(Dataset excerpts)
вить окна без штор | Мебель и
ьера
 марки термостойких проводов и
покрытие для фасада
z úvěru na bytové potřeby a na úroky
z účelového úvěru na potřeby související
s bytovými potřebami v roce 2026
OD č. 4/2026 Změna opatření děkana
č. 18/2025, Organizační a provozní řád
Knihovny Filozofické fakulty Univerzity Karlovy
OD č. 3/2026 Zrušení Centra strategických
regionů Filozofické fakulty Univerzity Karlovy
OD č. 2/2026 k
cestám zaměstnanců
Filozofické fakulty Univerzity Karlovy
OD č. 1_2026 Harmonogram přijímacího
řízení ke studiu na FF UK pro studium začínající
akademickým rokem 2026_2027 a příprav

* _Work required_: Your response must repeat the entries above exactly, in full.

* _Reply_:
вить окна без штор | Мебель и
ьера
 марки термостойких проводов и
покрытие для фасада
z úvěru na bytové potřeby a na úroky
z účelového úvěru na potřeby související
s bytovými potřebami v roce 2026
OD č. 4/2026 Změna opatření děkana
č. 18/2025, Organizační a provozní řád
Knihovny Filozofické fakulty Univerzity Karlovy
OD č. 3/2026 Zrušení Centra strategických
regionů Filozofické fakulty Univerzity Karlovy
OD č. 2/2026 k
cestám zaměstnanců
Filozofické fakulty Univerzity Karlovy
OD č. 1_2026 Harmonogram přijímacího
řízení ke studiu na FF UK pro studium začínající
akademickým rokem 2026_2027 a příprav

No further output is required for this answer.